Mir gefällt die feste, aber nicht feindliche Überzeugung von Stefan. Er steht zu seinen Worten, möchte damit aber niemanden auf die Füße treten. Und warum die Auslese in den Sitzungssälen eher männerdominiert ist, macht er an einem ganz klaren Rechenexempel fest.
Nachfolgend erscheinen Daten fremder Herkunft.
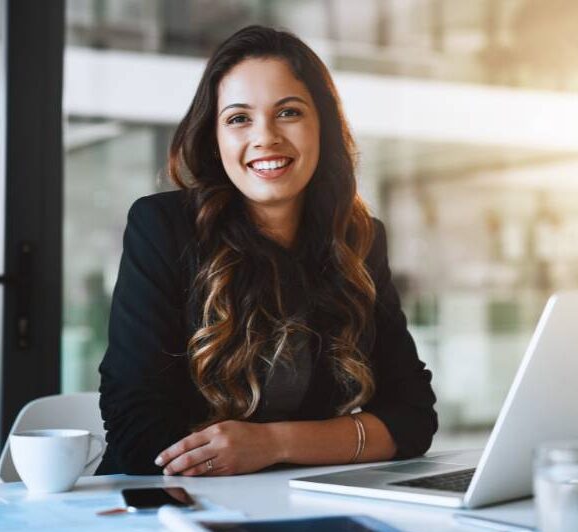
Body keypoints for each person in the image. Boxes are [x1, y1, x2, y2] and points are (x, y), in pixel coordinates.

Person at [96, 25, 437, 477]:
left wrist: (273, 443)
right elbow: (137, 429)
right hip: (169, 507)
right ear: (215, 140)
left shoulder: (359, 239)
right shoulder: (163, 227)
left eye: (289, 113)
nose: (266, 137)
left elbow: (412, 417)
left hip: (299, 502)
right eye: (239, 118)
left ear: (323, 128)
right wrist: (332, 441)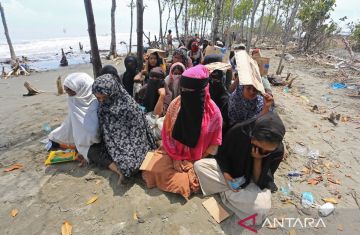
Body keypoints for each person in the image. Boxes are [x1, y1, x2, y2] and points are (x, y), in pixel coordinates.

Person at [142, 65, 223, 199]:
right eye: (183, 90)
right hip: (173, 152)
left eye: (190, 91)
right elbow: (167, 134)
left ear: (202, 90)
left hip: (197, 158)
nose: (186, 93)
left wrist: (193, 162)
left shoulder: (214, 114)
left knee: (186, 183)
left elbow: (213, 146)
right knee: (152, 170)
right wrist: (175, 157)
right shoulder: (176, 104)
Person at [194, 112, 286, 223]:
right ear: (253, 136)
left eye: (267, 151)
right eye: (259, 147)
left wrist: (258, 159)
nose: (263, 152)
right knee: (200, 166)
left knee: (261, 210)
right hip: (230, 174)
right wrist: (226, 174)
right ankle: (231, 193)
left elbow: (260, 181)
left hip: (252, 182)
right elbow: (223, 156)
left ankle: (225, 192)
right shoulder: (240, 131)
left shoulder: (278, 150)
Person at [89, 73, 157, 184]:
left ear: (113, 92)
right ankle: (124, 169)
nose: (101, 101)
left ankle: (124, 170)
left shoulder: (130, 106)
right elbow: (107, 137)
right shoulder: (103, 109)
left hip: (136, 146)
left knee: (128, 165)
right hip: (116, 146)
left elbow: (140, 135)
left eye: (104, 97)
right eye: (98, 98)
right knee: (93, 151)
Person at [48, 73, 100, 165]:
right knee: (55, 138)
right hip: (83, 141)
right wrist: (54, 137)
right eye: (65, 89)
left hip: (97, 142)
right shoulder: (72, 99)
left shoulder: (97, 99)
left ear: (82, 88)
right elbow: (71, 122)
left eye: (69, 89)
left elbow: (93, 132)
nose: (66, 92)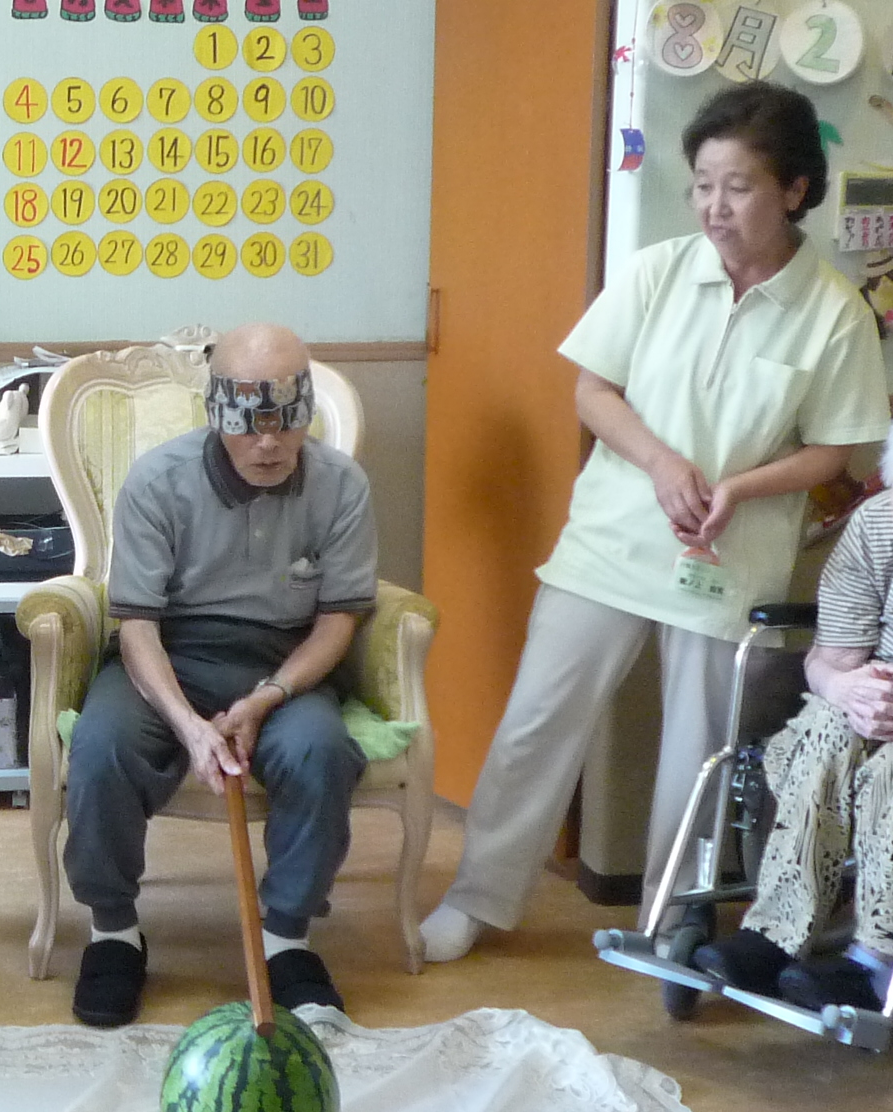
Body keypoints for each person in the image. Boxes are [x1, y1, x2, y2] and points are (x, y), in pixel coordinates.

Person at [420, 80, 890, 963]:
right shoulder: (658, 271)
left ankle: (668, 921)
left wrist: (741, 487)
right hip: (613, 538)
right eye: (703, 185)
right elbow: (594, 390)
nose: (714, 207)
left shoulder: (833, 311)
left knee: (697, 750)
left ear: (795, 189)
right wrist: (663, 464)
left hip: (730, 555)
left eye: (738, 187)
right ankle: (477, 897)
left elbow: (837, 452)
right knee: (537, 721)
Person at [63, 323, 375, 1028]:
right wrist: (189, 727)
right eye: (247, 423)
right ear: (215, 412)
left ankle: (286, 938)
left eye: (287, 421)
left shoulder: (340, 484)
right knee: (103, 748)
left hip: (283, 662)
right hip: (168, 654)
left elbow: (339, 619)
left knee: (321, 750)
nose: (269, 444)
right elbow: (136, 625)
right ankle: (114, 931)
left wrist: (268, 698)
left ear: (307, 412)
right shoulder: (157, 481)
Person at [693, 439, 893, 1012]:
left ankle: (877, 964)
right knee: (826, 730)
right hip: (873, 700)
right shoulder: (879, 525)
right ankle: (775, 939)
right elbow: (830, 659)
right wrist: (846, 689)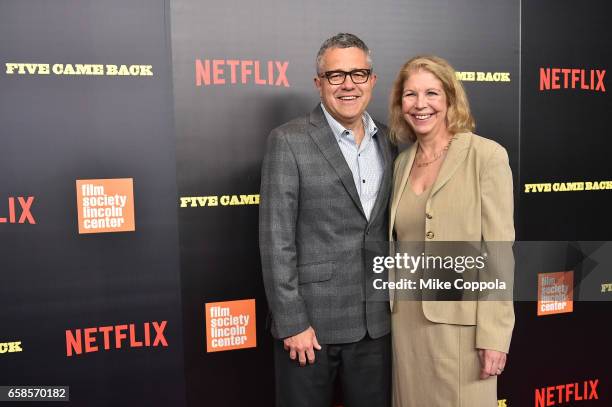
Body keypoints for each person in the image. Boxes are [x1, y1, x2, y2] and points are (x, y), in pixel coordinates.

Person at [259, 33, 396, 407]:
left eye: (358, 73)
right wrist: (292, 322)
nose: (348, 84)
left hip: (376, 324)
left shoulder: (390, 139)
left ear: (372, 80)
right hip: (311, 328)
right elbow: (276, 238)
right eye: (336, 75)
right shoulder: (288, 141)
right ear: (319, 83)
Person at [387, 55, 515, 407]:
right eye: (410, 95)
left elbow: (499, 252)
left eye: (431, 93)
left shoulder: (486, 156)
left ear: (450, 99)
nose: (420, 104)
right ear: (401, 104)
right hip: (406, 327)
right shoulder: (401, 163)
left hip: (462, 329)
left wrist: (495, 335)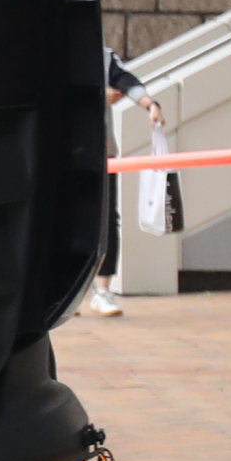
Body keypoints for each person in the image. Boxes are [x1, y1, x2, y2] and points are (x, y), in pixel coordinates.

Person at [84, 49, 159, 316]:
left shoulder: (104, 56)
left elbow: (126, 80)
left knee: (106, 220)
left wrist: (150, 105)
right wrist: (96, 95)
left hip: (103, 153)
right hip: (64, 157)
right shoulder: (56, 49)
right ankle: (69, 291)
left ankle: (102, 290)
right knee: (67, 218)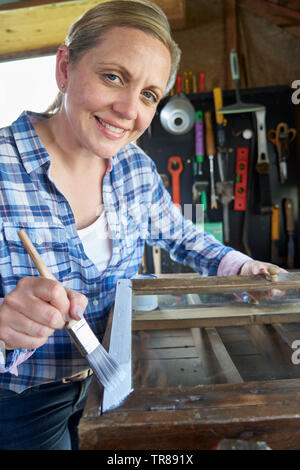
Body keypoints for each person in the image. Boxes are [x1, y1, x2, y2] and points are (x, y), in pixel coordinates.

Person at [0, 0, 284, 450]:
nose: (129, 110)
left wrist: (239, 266)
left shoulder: (133, 166)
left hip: (118, 383)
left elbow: (180, 233)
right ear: (64, 67)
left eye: (149, 94)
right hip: (22, 404)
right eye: (113, 76)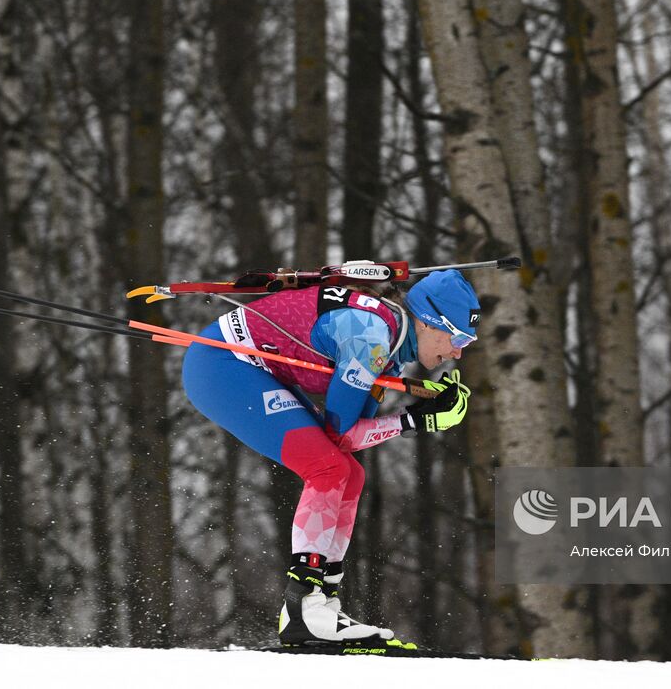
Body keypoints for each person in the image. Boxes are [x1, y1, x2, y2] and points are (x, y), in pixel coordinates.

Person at [180, 269, 479, 647]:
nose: (458, 351)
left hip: (256, 368)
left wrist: (415, 416)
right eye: (458, 337)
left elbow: (348, 440)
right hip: (222, 366)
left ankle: (321, 604)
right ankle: (303, 607)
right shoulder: (370, 339)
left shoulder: (390, 352)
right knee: (328, 468)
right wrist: (414, 420)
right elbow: (343, 434)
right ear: (429, 321)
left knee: (348, 473)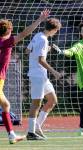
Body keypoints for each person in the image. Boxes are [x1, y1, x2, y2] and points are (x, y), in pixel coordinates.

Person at [0, 9, 50, 144]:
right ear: (9, 31)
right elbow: (24, 33)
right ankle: (11, 135)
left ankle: (11, 135)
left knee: (6, 105)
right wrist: (39, 20)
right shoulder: (7, 42)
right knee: (5, 105)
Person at [26, 18, 62, 140]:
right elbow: (41, 60)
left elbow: (27, 50)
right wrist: (54, 72)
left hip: (42, 76)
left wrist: (47, 49)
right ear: (53, 29)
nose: (56, 33)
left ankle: (36, 127)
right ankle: (31, 133)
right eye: (56, 31)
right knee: (36, 103)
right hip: (37, 75)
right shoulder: (43, 39)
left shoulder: (38, 35)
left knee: (52, 100)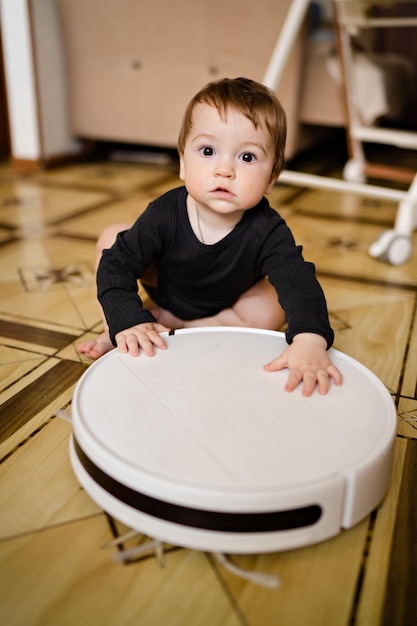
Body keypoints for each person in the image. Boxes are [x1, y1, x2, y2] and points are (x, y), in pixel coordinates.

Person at [78, 77, 342, 396]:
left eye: (247, 157)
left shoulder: (268, 229)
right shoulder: (165, 213)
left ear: (271, 178)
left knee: (272, 307)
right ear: (182, 163)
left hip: (228, 302)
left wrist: (310, 339)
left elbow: (298, 282)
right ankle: (122, 330)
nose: (224, 170)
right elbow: (117, 265)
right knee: (113, 239)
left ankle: (182, 327)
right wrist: (125, 318)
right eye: (207, 151)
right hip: (167, 287)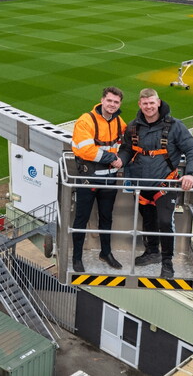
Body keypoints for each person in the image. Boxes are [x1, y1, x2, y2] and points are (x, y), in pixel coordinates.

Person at [118, 88, 193, 279]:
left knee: (164, 222)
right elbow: (127, 149)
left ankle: (167, 262)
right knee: (147, 220)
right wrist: (120, 160)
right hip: (142, 183)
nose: (148, 107)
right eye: (145, 103)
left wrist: (191, 174)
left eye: (152, 103)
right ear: (140, 104)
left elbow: (192, 150)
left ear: (158, 103)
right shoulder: (133, 127)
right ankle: (152, 252)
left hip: (165, 185)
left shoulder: (175, 127)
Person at [71, 86, 126, 273]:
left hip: (109, 180)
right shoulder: (85, 121)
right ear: (102, 100)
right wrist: (113, 159)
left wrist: (123, 159)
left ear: (120, 104)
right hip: (88, 179)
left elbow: (126, 144)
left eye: (116, 102)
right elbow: (85, 150)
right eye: (109, 100)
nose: (112, 105)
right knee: (81, 218)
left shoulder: (120, 122)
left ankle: (106, 252)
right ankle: (77, 257)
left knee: (106, 218)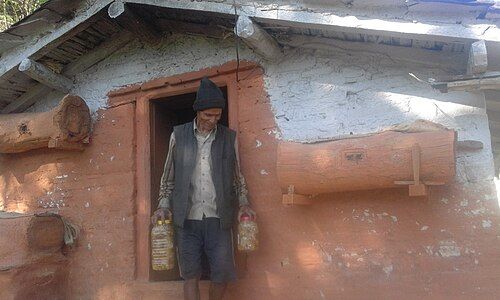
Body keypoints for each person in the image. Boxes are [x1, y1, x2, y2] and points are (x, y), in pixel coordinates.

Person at [152, 77, 256, 300]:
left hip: (218, 218)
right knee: (190, 274)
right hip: (186, 219)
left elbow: (238, 176)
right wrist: (163, 204)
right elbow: (167, 174)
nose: (213, 120)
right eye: (208, 115)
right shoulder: (178, 135)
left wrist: (244, 203)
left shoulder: (228, 138)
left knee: (221, 274)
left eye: (217, 115)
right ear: (198, 112)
„Die Anzahl an Männern, die da unterwegs ist, ist schlichtweg viel größer. Wenn unter 100 Bands nur fünf Mädelsbands dabei sind, dann ist die Wahrscheinlichkeit einfach recht groß, dass es Jungs sind, die da durch kommen. Und auch die müssen ja erst mal Erfolg haben.“
So habe ich das bisher noch nie gesehen. Aber tatsächlich spricht nicht nur die Logik dafür. Es ist ja nicht so, dass wir jede Session einen neuen Shooting Star erleben. Höchstens alle paar Jahre. Und auch One-Hit-Wonder sind in der kölschen Musik keine Seltenheit. Vielleicht hat es einfach nur noch keine Frau erwischt, weil es die mathematische Reihenfolge noch nicht zugelassen hat? Die waren einfach noch nicht dran! Aber neben dem Stellenwert im Zahlensystem kommen ja auch noch andere Faktoren hinzu:
„Der Weg ist nicht einfach! Da braucht man neben Talent, guten Songwriting und Durchhaltevermögen auch ein wenig Glück. Es ist einfach ein kleiner Raum mit sehr viel Konkurrenz. Um einen Stellenwert zu erlangen und wahr genommen zu werden, muss man einfach Qualität auf sehr hohem Niveau liefern. Oder eben eine Nische finden, wo das egal ist. Und das gilt für Frauen und für Männer.“
Stefan geht sogar weit und behauptet: „Wenn es mehr Frauen gäbe, die am Instrument und Ton so gut wären wie die Männer, würden sich viele freuen.“
Worauf Stefan hinaus will ist, dass ein Großteil der Frauen ihr musikalisches Talent vergeuden, indem Sie der Versuchung nachgeben und den „Easy Way to Success“, also die Glitzerbonbon-Variante wählen. Hier nennt er sich sogar selbst als Beispiel:
„Cover ich oder Cover ich nicht? Spiele ich die altbekannten Hits, wenn ich gefragt werde, oder ziehe ich mein eigenes Zeug durch. Dafür habe ich auch schon eins auf den Deckel bekommen“
Ich glaube wirklich, dass Stefan den Struggle der Frauen versteht und trotzdem nicht damit einverstanden ist, dass diese sich dann beschweren, nicht ernst genommen zu werden. Die Mitsing-Musikanten werden ja hier und da auch mal belächelt. Und trotzdem ist das Covern bestimmt oft die leichtere Lösung.„Eine Band gibt sich ein Image, nicht das Kölner Publikum.“
Mit der Aussage beende ich die Tonaufnahme. Wir trinken noch ein Kaffee und plaudern ein wenig.